Marked by an unmistakable deep purple hue and savory aromatics, Syrah makes an intense, powerful and often age-worthy red. Native to the Northern Rhône, Syrah achieves its maximum potential in the steep village of Hermitage and plays an important component in the Red Rhône Blends of the south, adding color and structure to Grenache and Mourvèdre. Syrah is the most widely planted grape of Australia and is important in California and Washington. Sommelier Secret—Such a synergy these three create together, the Grenache, Syrah, Mourvedre trio often takes on the shorthand term, “GSM.”
Responsible for some of Washington’s most highly acclaimed wines, the Walla Walla Valley has experienced a surge in popularity in recent years and is home to both historic wineries and younger, up-and-coming producers.
The Walla Walla Valley, a Native American name meaning “many waters,” is located in southeastern Washington; part of the appellation actually extends into Oregon. Soils here are well-drained, sandy loess over Missoula Flood deposits and fractured basalt.

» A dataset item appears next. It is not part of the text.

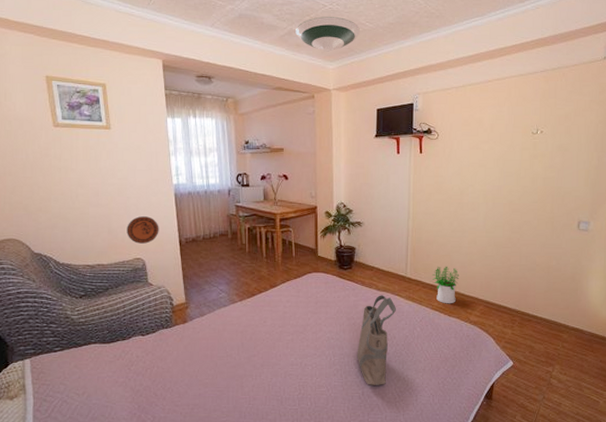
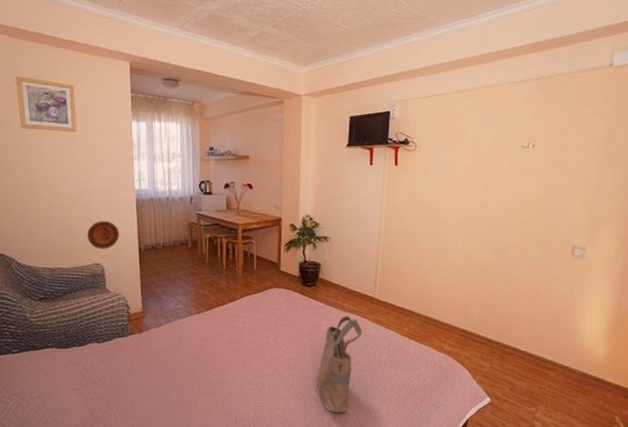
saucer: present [296,16,360,52] -> none [267,18,335,55]
potted plant: present [433,266,460,304] -> none [403,288,434,331]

It is a region perfectly suited to Rhône-inspired Syrahs, distinguished by savory notes of red berry, black olive, smoke and fresh earth. Cabernet Sauvignon and Merlot create a range of styles from smooth and supple to robust and well-structured. White varieties are rare but some producers blend Sauvignon Blanc with Sémillon, resulting in a rich and round style, and plantings of Viognier, while minimal, are often quite successful.

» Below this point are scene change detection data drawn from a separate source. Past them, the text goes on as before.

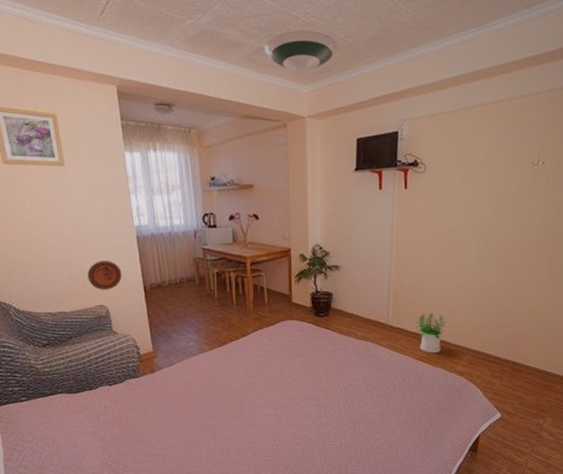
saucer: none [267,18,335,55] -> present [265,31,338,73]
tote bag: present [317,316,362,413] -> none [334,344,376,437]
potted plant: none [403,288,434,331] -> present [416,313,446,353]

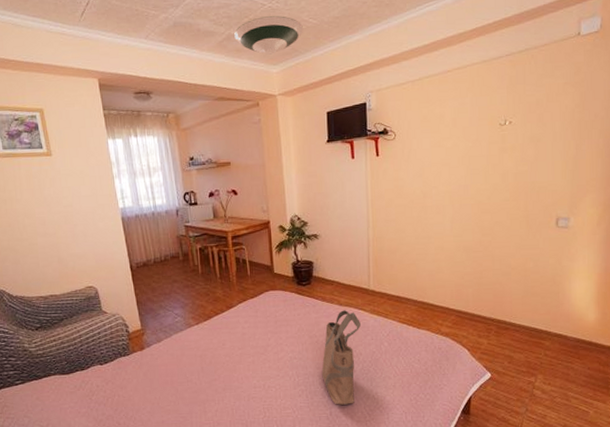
decorative plate: present [87,261,122,290] -> none [76,243,109,272]
tote bag: none [334,344,376,437] -> present [321,310,361,405]
potted plant: present [416,313,446,353] -> none [398,275,427,316]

Of note within Walla Walla, is one new and very peculiar appellation, called the Rocks District of Milton-Freewater. This is the only AVA in the U.S. whose boundaries are totally defined by the soil type. Soils here look a bit like those in the acclaimed Rhône region of Chateauneuf-du-Pape, but are large, ancient, basalt cobblestones. These stones work in the same way as they do in Chateauneuf, absorbing and then radiating the sun's heat up to enhance the ripening of grape clusters. The Rocks District is within the part of Walla Walla that spills over into Oregon and naturally excels in the production of Rhône varieties like Syrah, as well as the Bordeaux varieties.